Barbara Creecy, newly appointed as South Africa’s Minister of Transport, made her inaugural address at the 42nd Southern African Transport Conference in Pretoria. She highlighted the government’s dedication to addressing the sector’s challenges under the conference theme, “Upskilling and Reskilling the Transport Industry,” which emphasizes enhancing skills to meet evolving demands.

“This sector is not operating as either an effective economic facilitator or as a proper social service,” Creecy stated. “The condition of our roads, logistical and capacity issues affecting our freight network, and road safety are just a few of the problems that have plagued the sector in recent times.”

Creecy emphasized that ineffective transport systems negatively impact economic growth and investment, making it difficult for workers to commute affordably and punctually.

“Our roads and rail networks are arteries of our nation and should move people and goods safely, speedily, and affordably across the country, facilitating our connectivity with Africa and the broader world,” Creecy added.

**National Transport Initiatives**

Creecy highlighted progress in addressing national transport challenges, including the establishment of the National Logistics Crisis Committee last year, chaired by President Cyril Ramaphosa, and the adoption of the Freight Logistics Roadmap by the cabinet.

The NLCC is implementing reforms at Transnet to restore it to pre-pandemic performance levels. Additionally, Prasa is reopening passenger rail lines affected by infrastructure damage and cable theft, with 28 of 40 priority lines now operational.

As of March this year, 256 stations are functional in cities across the country, with ongoing efforts to open more strategic commuter and rail corridors under the rail policy approved by the cabinet in 2023.

**Road Safety Priorities**

Creecy identified road safety as a key priority.

“We cannot normalize a situation in which more than 12,000 people are killed on our roads every year,” she said. “Nor can our country continue to sustain the cost of more than 10,000 fatal crashes, which the Road Traffic Management Corporation estimates cost R186 billion or 3% of the South African GDP annually. We must ensure the country’s roads are safer for those who use them.”

**Enhancing Public Transport**

Creecy also pledged to collaborate with the taxi sector, which carries an estimated 80% of South Africans using public transport.

“I pledge to ensure it takes its place in a safer, greener transport ecosystem,” she said. “We must work together to decrease levels of conflict and violence which pose a significant risk to the sector and commuters.”

Recognizing the conference’s focus on skills development, Creecy noted the significant changes in the transport industry driven by digital technology and renewable energy advancements.

“The Department of Transport Green Transport Strategy can ensure our development objectives align with our climate change mitigation laws,” she said. “Implementing this strategy will be a priority for the next term of government in an era of hyper-globalization.” Another priority is finalizing the long-outstanding strategy for devolution of urban commuter rail services.

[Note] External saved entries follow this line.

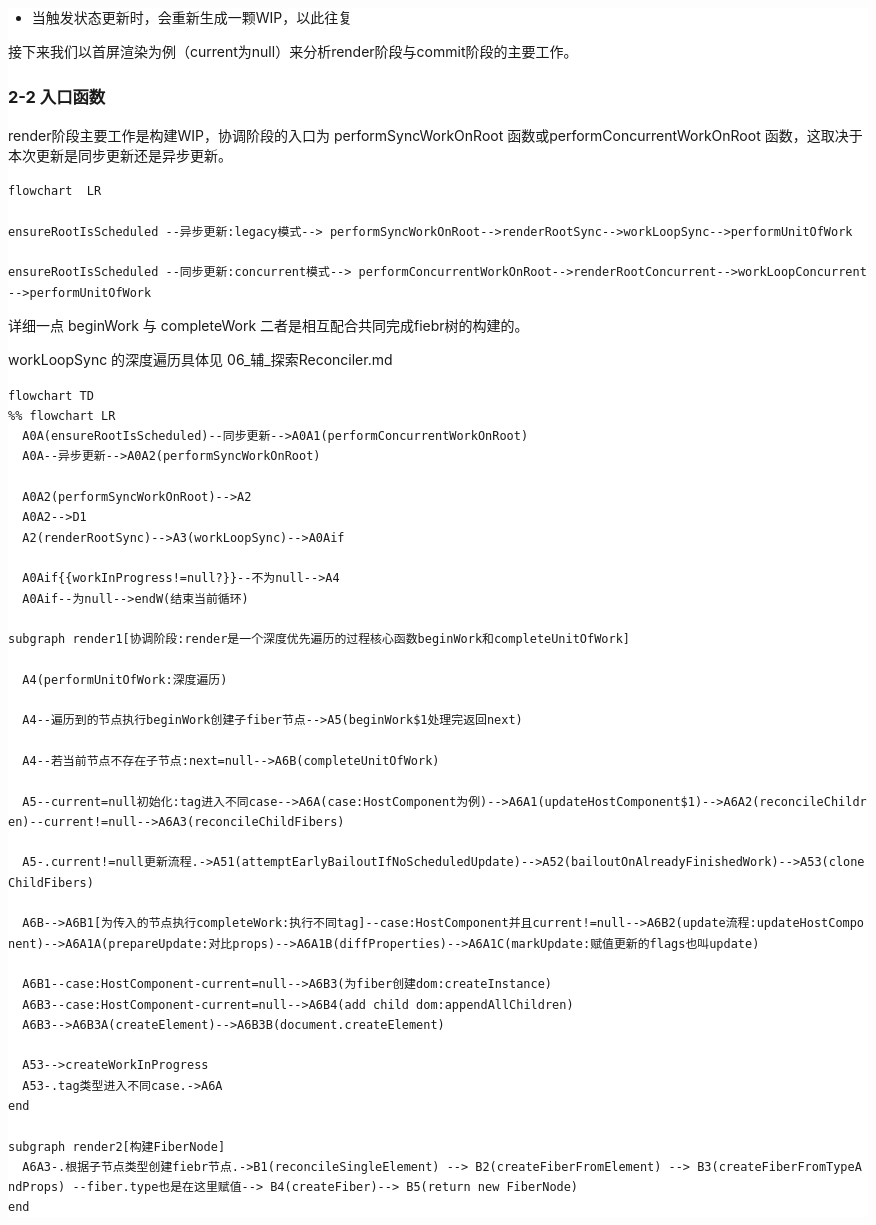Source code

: - 当触发状态更新时，会重新生成一颗WIP，以此往复

接下来我们以首屏渲染为例（current为null）来分析render阶段与commit阶段的主要工作。


### 2-2 入口函数
render阶段主要工作是构建WIP，协调阶段的入口为 performSyncWorkOnRoot 函数或performConcurrentWorkOnRoot 函数，这取决于本次更新是同步更新还是异步更新。
```mermaid
flowchart  LR

ensureRootIsScheduled --异步更新:legacy模式--> performSyncWorkOnRoot-->renderRootSync-->workLoopSync-->performUnitOfWork

ensureRootIsScheduled --同步更新:concurrent模式--> performConcurrentWorkOnRoot-->renderRootConcurrent-->workLoopConcurrent-->performUnitOfWork
```

详细一点
beginWork 与 completeWork 二者是相互配合共同完成fiebr树的构建的。

workLoopSync 的深度遍历具体见 06_辅_探索Reconciler.md
```mermaid
flowchart TD
%% flowchart LR
  A0A(ensureRootIsScheduled)--同步更新-->A0A1(performConcurrentWorkOnRoot)
  A0A--异步更新-->A0A2(performSyncWorkOnRoot)

  A0A2(performSyncWorkOnRoot)-->A2
  A0A2-->D1
  A2(renderRootSync)-->A3(workLoopSync)-->A0Aif

  A0Aif{{workInProgress!=null?}}--不为null-->A4
  A0Aif--为null-->endW(结束当前循环)

subgraph render1[协调阶段:render是一个深度优先遍历的过程核心函数beginWork和completeUnitOfWork]

  A4(performUnitOfWork:深度遍历)

  A4--遍历到的节点执行beginWork创建子fiber节点-->A5(beginWork$1处理完返回next)

  A4--若当前节点不存在子节点:next=null-->A6B(completeUnitOfWork)
  
  A5--current=null初始化:tag进入不同case-->A6A(case:HostComponent为例)-->A6A1(updateHostComponent$1)-->A6A2(reconcileChildren)--current!=null-->A6A3(reconcileChildFibers)

  A5-.current!=null更新流程.->A51(attemptEarlyBailoutIfNoScheduledUpdate)-->A52(bailoutOnAlreadyFinishedWork)-->A53(cloneChildFibers)

  A6B-->A6B1[为传入的节点执行completeWork:执行不同tag]--case:HostComponent并且current!=null-->A6B2(update流程:updateHostComponent)-->A6A1A(prepareUpdate:对比props)-->A6A1B(diffProperties)-->A6A1C(markUpdate:赋值更新的flags也叫update)

  A6B1--case:HostComponent-current=null-->A6B3(为fiber创建dom:createInstance)
  A6B3--case:HostComponent-current=null-->A6B4(add child dom:appendAllChildren)
  A6B3-->A6B3A(createElement)-->A6B3B(document.createElement)

  A53-->createWorkInProgress
  A53-.tag类型进入不同case.->A6A
end

subgraph render2[构建FiberNode]
  A6A3-.根据子节点类型创建fiebr节点.->B1(reconcileSingleElement) --> B2(createFiberFromElement) --> B3(createFiberFromTypeAndProps) --fiber.type也是在这里赋值--> B4(createFiber)--> B5(return new FiberNode)
end

```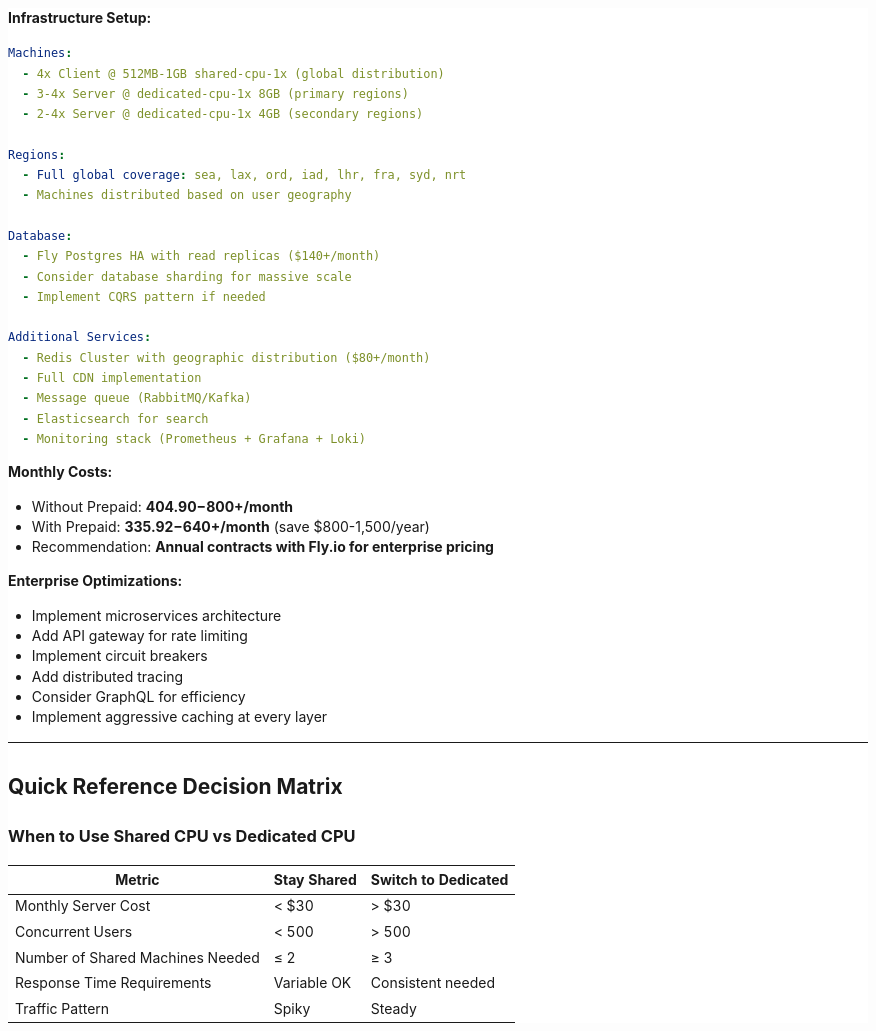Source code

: **Infrastructure Setup:**
```yaml
Machines:
  - 4x Client @ 512MB-1GB shared-cpu-1x (global distribution)
  - 3-4x Server @ dedicated-cpu-1x 8GB (primary regions)
  - 2-4x Server @ dedicated-cpu-1x 4GB (secondary regions)
  
Regions:
  - Full global coverage: sea, lax, ord, iad, lhr, fra, syd, nrt
  - Machines distributed based on user geography

Database:
  - Fly Postgres HA with read replicas ($140+/month)
  - Consider database sharding for massive scale
  - Implement CQRS pattern if needed

Additional Services:
  - Redis Cluster with geographic distribution ($80+/month)
  - Full CDN implementation
  - Message queue (RabbitMQ/Kafka)
  - Elasticsearch for search
  - Monitoring stack (Prometheus + Grafana + Loki)
```

**Monthly Costs:**
- Without Prepaid: **$404.90-$800+/month**
- With Prepaid: **$335.92-$640+/month** (save $800-1,500/year)
- Recommendation: **Annual contracts with Fly.io for enterprise pricing**

**Enterprise Optimizations:**
- Implement microservices architecture
- Add API gateway for rate limiting
- Implement circuit breakers
- Add distributed tracing
- Consider GraphQL for efficiency
- Implement aggressive caching at every layer

---

## Quick Reference Decision Matrix

### When to Use Shared CPU vs Dedicated CPU

| Metric | Stay Shared | Switch to Dedicated |
|--------|-------------|-------------------|
| Monthly Server Cost | < $30 | > $30 |
| Concurrent Users | < 500 | > 500 |
| Number of Shared Machines Needed | ≤ 2 | ≥ 3 |
| Response Time Requirements | Variable OK | Consistent needed |
| Traffic Pattern | Spiky | Steady |
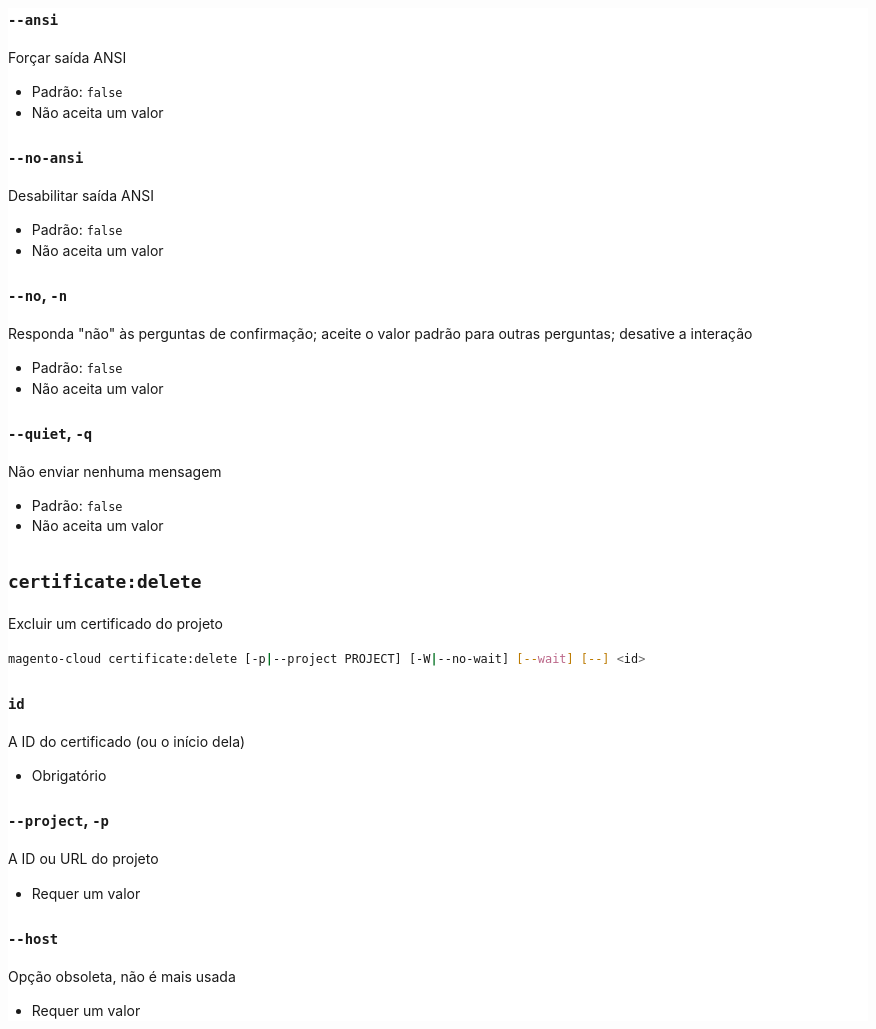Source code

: ### `--ansi`

Forçar saída ANSI

- Padrão: `false`
- Não aceita um valor

### `--no-ansi`

Desabilitar saída ANSI

- Padrão: `false`
- Não aceita um valor

### `--no`, `-n`

Responda &quot;não&quot; às perguntas de confirmação; aceite o valor padrão para outras perguntas; desative a interação

- Padrão: `false`
- Não aceita um valor

### `--quiet`, `-q`

Não enviar nenhuma mensagem

- Padrão: `false`
- Não aceita um valor


## `certificate:delete`

Excluir um certificado do projeto

```bash
magento-cloud certificate:delete [-p|--project PROJECT] [-W|--no-wait] [--wait] [--] <id>
```


### `id`

A ID do certificado (ou o início dela)

- Obrigatório

### `--project`, `-p`

A ID ou URL do projeto

- Requer um valor

### `--host`

Opção obsoleta, não é mais usada

- Requer um valor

Creecy also envisioned leveraging South Africa’s position as a gateway to Africa and its geopolitical relationships through BRICS and the African Continental Free Trade Agreement.

“New technologies and global imperatives will fundamentally alter the skills required in the transport sector,” Creecy concluded. “But equally importantly, they will open up new industries, new opportunities, and new forms of economic access, ownership, and employment.”

The SATC will continue until July 11.